Kesultanan Deli Lama mengalami kekalahan dalam peperangan itu dan karena kecewa, Putera mahkota yang menjelma menjadi meriam itu, meledak bagian belakangnya terlontar ke Labuhan Deli dan bagian depannya kedataran tinggi Karo, kira-kira 5 km dari Kabanjahe.
Melihat situasi yang tak menguntungkan, Ular Simangombus, saudara Sang Puteri lainnya, menaikkan Puteri Hijau ke atas punggungnya dan menyelamatkan diri melalui sebuah terusan (Jalan Puteri Hijau), memasuki sungai Deli, dan langsung ke Selat Malaka. Dan hingga sekarang kedua kakak beradik ini dipercaya menghuni sebuah negeri dasar laut di sekitar Pulau Berhala.

Namun sebuah anak legenda menyebutkan bahwa Puteri Hijau sebenarnya sempat tertangkap. Ia ditawan dan dimasukkan dalam sebuah peti kaca yang dimuat ke dalam kapal untuk seterusnya dibawa ke Aceh. Ketika kapal sampai di Ujung Jambo Aye, Putri Hijau memohon diadakan satu upacara untuknya sebelum peti diturunkan dari kapal. Atas permintaannya, ia diberikan berkarung-karung beras dan beribu-ribu telur.

Tetapi baru saja upacara dimulai, tiba-tiba berhembuslah angin ribut yang maha dahsyat, disusul gelombang yang tinggi dan ganas. Dari perut laut muncul jelmaan saudaranya, Ular Simangombus, yang dengan rahangnya mengambil peti tempat adiknya dikurung. Lalu Puteri Hijau dilarikan ke dalam laut dan mereka bersemayam di perairan pulau Berhala. Menurut cerita ini, saudara-saudara Puteri Hijau adalah manusia-manusia sakti yang masing-masing bisa menjelma menjadi meriam dan naga. Memang, cerita lisan selalu mewariskan banyak versi sesuai selera masing-masing penceritanya.

Masih banyak hal-hal lain yang terdengar dari legenda Putri hijau yang bersumber dari orang-orang tua misal :

Ada salah satu Sumpah Putri Hijau yang menyatakan “Tidak ada wanita cantik di Dunia ini yang tidak mempunyai cacat Meskipun Hanya Bekas luka sekecil apapun”. Satu lagi dulu pada waktu pementasan Sandiwara yang mengisahkan tentang Putri hijau Konon harus di lakukan ritual-ritual Khusus, Benar tidak adanya Allohu alam.
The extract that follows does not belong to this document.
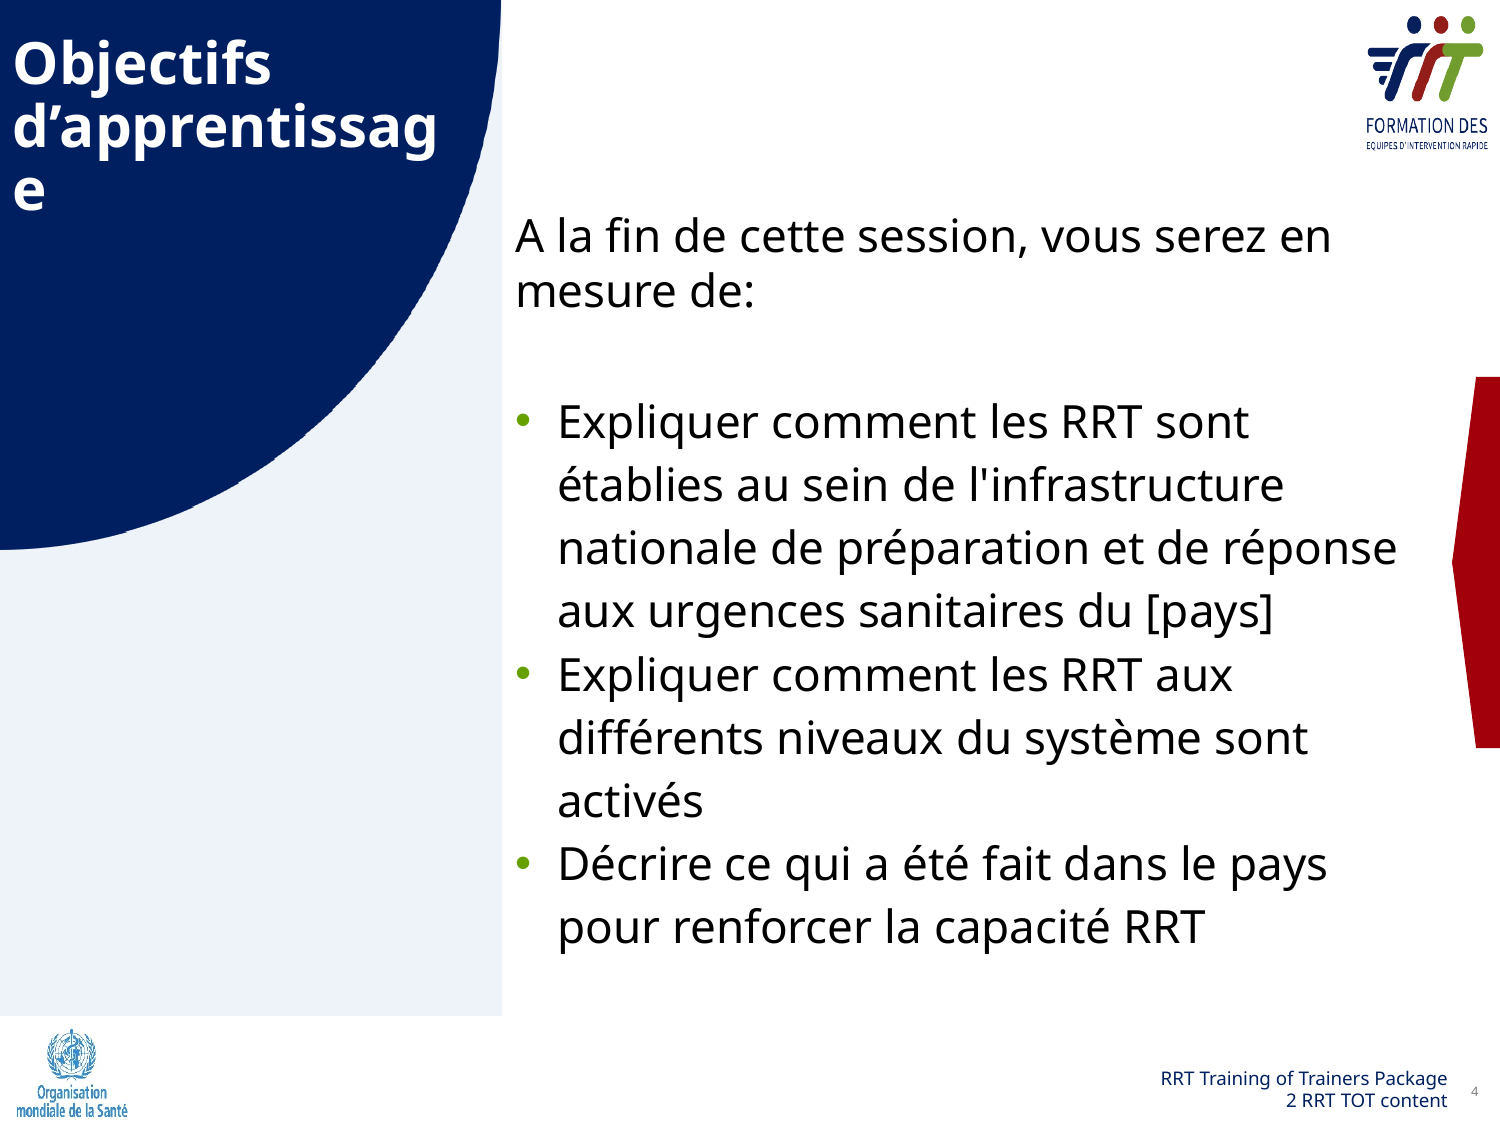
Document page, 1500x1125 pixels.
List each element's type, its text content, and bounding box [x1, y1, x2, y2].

Banyak Juga pesan-pesan dari legenda ini diantaranya :
“panglima perang Aceh memakai siasat baru. Mereka menyuruh prajuritnya menembakkan ribuan uang emas ke arah prajurit benteng yang bertahan di balik pintu gerbang.” Uang bisa menghancurkan Persatuan, dan membuat kita lupa dengan banyak hal. Carilah uang dengan cara yang benar dan gunakanlah dengan bijaksana, juga jika ada sisa jangan lupa Kasih Ane :D

Sedikit Berbicara Sejarah Tentang Ke Sultanan Melayu.


Dalam bukunya, Sejarah Medan Tempo Doeloe, sejarahwan Tengku Luckman Sinar mencoba menempatkan legenda Puteri Hijau sebagai salah satu setting sejarah perlawanan Kerajaan Haru yang berpusat di Deli Tua terhadap serangan Kerajaan Aceh, sekaligus juga menjadi latar proses terbentuknya etnis Melayu di Sumatra Timur.

Nama Kerajaan Haru sudah dikenal sejak akhir abad 13. Bukti tertulis pertama yang mengabadikan kerajaan ini adalah catatan Tiongkok pada tahun 1282 M, tepatnya pada zaman pemerintahan Kubilai Khan. Catatan itu mengisahkan, Kerajaan Haru mengirimkan utusannya untuk misi dagang ke Tiongkok.

Sedang berdasarkan hikayat Melayu dan hikayat Raja-raja Pasai, Kerajaan Haru sudah menganut Islam sejak pertengahan abad 13. Disebutkan, nakhoda Ismail dan Fakir Muhammad mula-mula mengislamkan negeri Fansuri (Barus), Lamiri (Lamuri), lalu Haru. Kerajaan Samudera Pasai dan Malaka sendiri diislamkan kemudian. Jadi, dari hikayat ini, Kerajaan Haru lebih dulu memeluk Islam ketimbang Aceh dan Malaka, meskipun kemudian Malakalah yang menjadi pusat pengembangan Islam di kawasan Nusantara.

Nah Mungkin di antara kita sudah banyak mendengar Versi-versi lain dari legenda ini, namun apa pun itu tetap kita musti mengambil hal-hal Positve dari semuanya.
Dan yang paling penting jangan lupakan Sejarah Kita.